Commentary

How Fast Can Your Brand Reverse?

How fast can it reverse? That's a question you'll never hear a customer ask a car dealer and it's unlikely a car dealer would know the answer, and so they are not likely to bring the subject up. We all think going forward is how we should judge ourselves, but for brands that is really dangerous territory because the customer isn't always speeding ahead with you. They often want to reverse, particularly in retail, where goods need to be returned.

I still remember speaking to a digital consultant at a function many years ago. She made this exact point that the brands that would shine in e-retail would be the ones whose supply chain worked as well in reverse as going forward. We have all grown accustomed to a physical store offering returns at the cash register or a customer services desk. Move into the digital space, however, and things seem to have become a lot more complicated.

Step forward George Clooney, or rather the Nespresso coffee he advertises that wakes the Hargrave household up every morning and even makes the occasional sneaky afternoon appearance with an equally cheeky cookie. It's a slick brand with slick advertising. It has substance too, though. The coffee is great, and everyone who has a machine generally raves about it. The main point is, the machines are highly pressured, so the water flowing through the pods gets all the taste out. So you have celebrity endorsement backed up with a good product. What could possibly go wrong?

Well, sadly, it's the interface between George Clooney's people and the customer. They haven't learned the first rule of digital retail -- you have to be able to reverse as easily as you speed forward. I've had to put in four phone calls to get an order rectified from going to a relative's address to my address.
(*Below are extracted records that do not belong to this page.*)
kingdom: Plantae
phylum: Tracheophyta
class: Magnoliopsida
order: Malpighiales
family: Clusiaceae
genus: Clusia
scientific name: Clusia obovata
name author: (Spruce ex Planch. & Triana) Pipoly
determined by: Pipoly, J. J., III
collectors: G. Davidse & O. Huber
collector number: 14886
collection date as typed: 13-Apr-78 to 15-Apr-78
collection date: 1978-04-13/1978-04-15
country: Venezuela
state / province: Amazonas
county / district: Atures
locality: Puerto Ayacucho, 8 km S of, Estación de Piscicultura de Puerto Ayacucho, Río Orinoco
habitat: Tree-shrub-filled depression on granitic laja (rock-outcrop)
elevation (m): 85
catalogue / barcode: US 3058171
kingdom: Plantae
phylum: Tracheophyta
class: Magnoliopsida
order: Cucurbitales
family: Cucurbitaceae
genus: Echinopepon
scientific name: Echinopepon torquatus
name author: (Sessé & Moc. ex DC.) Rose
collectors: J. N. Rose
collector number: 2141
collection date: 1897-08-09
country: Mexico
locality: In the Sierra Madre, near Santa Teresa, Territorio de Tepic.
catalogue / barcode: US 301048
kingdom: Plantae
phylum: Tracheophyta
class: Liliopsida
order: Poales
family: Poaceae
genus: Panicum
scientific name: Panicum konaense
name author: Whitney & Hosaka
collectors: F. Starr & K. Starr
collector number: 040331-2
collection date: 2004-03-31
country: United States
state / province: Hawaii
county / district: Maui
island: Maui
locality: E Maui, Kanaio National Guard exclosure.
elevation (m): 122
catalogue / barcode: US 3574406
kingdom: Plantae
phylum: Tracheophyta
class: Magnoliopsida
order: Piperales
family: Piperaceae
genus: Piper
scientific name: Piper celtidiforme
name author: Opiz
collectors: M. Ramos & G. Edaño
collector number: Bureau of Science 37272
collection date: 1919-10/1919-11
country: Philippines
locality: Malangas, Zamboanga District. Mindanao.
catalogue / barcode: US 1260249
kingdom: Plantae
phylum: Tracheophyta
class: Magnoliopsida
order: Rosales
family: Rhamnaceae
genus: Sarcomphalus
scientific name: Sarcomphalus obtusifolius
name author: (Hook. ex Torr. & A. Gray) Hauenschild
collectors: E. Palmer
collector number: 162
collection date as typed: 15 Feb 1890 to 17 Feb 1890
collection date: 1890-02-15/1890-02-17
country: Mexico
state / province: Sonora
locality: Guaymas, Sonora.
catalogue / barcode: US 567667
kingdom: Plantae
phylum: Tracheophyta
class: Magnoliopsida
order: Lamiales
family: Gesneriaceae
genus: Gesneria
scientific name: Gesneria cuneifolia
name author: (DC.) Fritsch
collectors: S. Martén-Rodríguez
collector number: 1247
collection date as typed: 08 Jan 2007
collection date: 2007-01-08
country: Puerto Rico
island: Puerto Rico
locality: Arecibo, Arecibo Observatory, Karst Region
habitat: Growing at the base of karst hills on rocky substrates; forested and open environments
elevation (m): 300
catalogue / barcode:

Rather than flash up a warning that it was sending a shipment to the last address used and not my usual billing and delivery address, the system logged a delivery for my relative. I immediately called to rectify this and apologise for my oversight with a nugget of knowledge that most other retailers warn when an order is not being sent to the normal address so you can be alerted to the retailer's assumption that you want a package sent to the last address used.

Anyway, despite several phone calls, my relative has my coffee and is waiting by the door to hand it back to the couriers who have supposed to have come twice before. I don't have my coffee, although a Yodel driver (yes, my alarm bells ring with that name too) claims to have left the box on my porch.

OK -- I'm going to come out of micro mode because I know there are only two people who care about whether I have my coffee or not. Suffice it to say that Nespresso's systems don't allow it to alter a booking until it is ready to be shipped, two hours after the order has been placed. That's even if a customer phones up a moment after noticing an error -- the package still has be made up and loaded onto a van. Even then, numerous calls don't seem to clear an issue up, and even worse, they don't tell you when your coffee has arrived. Honestly, who now doesn't send out a "hope you're enjoying your x" email to sound friendly but to also let the person know the goods are down as delivered? Needless to say, it took a week for me to realise my coffee was so late I needed to put in a call to find that a courier claims to have delivered it several days ago.

Nespresso is pretty lucky in that customers are locked into its capsule range via the machine they have bought. We're a captive audience. If you can't say this about your brand, ask yourself a couple of questions. How do we help customers not to make mistakes, how do we help rectify them, how do we inform them we have found a solution and how do we help when things have to go backwards and goods are returned?

It seems fitting to end up with a cliché, but customer experience really is the new CRM and so if you can't work backwards it sounds very much like Web 1.0, doesn't it -- before Web 2.0 suggested that brands needed to listen as well as publish? Retail is a two way street and if you can't reverse and make things right, then customers will find someone who can -- even if it means you don't get to pretend to be George Clooney any more.